Natus Medical (NSDQ:BABY) reported a 1,000% increase in profits during the 1st quarter, handily beating Wall Street’s earnings-per-share forecast in the process.
Natus posted a 45% increase in sales and "record revenues" for the 3 months ended March 31, 2013, beating Wall Street expectations by 5¢.
The San Carlos, Calif.-based diagnostic and device maker posted 1st-quarter 2013 profits of $3.4 million, or 11¢ per diluted share, on sales of $85.8 million. That compares with Q1 2012 profits of $289,000, or 1¢ per diluted share, on sales of $59.4 million.
Adjusted to exclude 1-time items, EPS reached 15¢ apiece. Analysts on The Street were expecting EPS of 10¢ per share.
Natus boosted its full-year 2013 earnings guidance from 84¢-87¢ to 85¢-88¢ and maintained its prior sales forecast of $362 million to $367 million. Second-quarter adjusted EPS are pegged at 17¢-20¢ on sales of $86 million to $90 million
The news initially sent BABY shares down 2.6%, before investors sent the stock back up 3.3% to $14.56 apiece as of 10 a.m. today.

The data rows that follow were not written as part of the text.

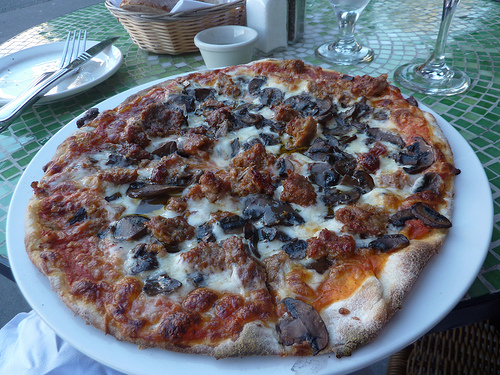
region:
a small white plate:
[0, 37, 119, 111]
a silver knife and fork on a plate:
[0, 37, 118, 127]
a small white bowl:
[192, 23, 263, 65]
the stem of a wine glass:
[396, 6, 473, 110]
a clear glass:
[314, 8, 384, 70]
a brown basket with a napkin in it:
[116, 3, 201, 60]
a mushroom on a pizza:
[273, 295, 338, 357]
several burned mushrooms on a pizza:
[296, 97, 381, 213]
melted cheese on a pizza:
[148, 194, 243, 304]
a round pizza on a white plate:
[0, 92, 445, 309]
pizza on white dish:
[1, 51, 498, 373]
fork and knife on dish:
[5, 17, 127, 126]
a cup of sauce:
[188, 22, 270, 70]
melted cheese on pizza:
[85, 75, 403, 301]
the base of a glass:
[388, 2, 481, 102]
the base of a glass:
[305, 3, 384, 70]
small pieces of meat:
[226, 135, 277, 199]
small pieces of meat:
[273, 98, 317, 154]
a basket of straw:
[95, 0, 245, 60]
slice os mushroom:
[268, 293, 335, 356]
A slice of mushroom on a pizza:
[277, 298, 329, 355]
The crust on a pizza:
[326, 224, 437, 347]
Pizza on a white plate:
[3, 61, 493, 371]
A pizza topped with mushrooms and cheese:
[113, 86, 367, 258]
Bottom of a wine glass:
[396, 8, 473, 95]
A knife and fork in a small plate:
[1, 28, 117, 135]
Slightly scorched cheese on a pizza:
[156, 283, 214, 344]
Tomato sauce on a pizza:
[44, 202, 119, 292]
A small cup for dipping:
[193, 23, 255, 67]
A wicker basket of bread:
[104, 1, 246, 59]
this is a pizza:
[3, 27, 497, 370]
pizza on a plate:
[11, 30, 494, 372]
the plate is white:
[16, 27, 498, 374]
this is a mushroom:
[265, 280, 337, 362]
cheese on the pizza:
[86, 156, 242, 298]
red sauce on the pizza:
[51, 231, 133, 301]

"I am very pleased with our first quarter results, which were driven by record revenues, margins and improved operating efficiencies," CEO Jim Hawkins said in prepared remarks. "While Europe continues to be soft, our domestic business was strong in both neurology and newborn care."
The company attributed the record revenues to strong domestic sales for its newborn care unit and neurology units, helped by rising birth rates and the company’s acquisition of CareFusion’s (NYSE:CFN) neurodiagnostics unit for $58 million.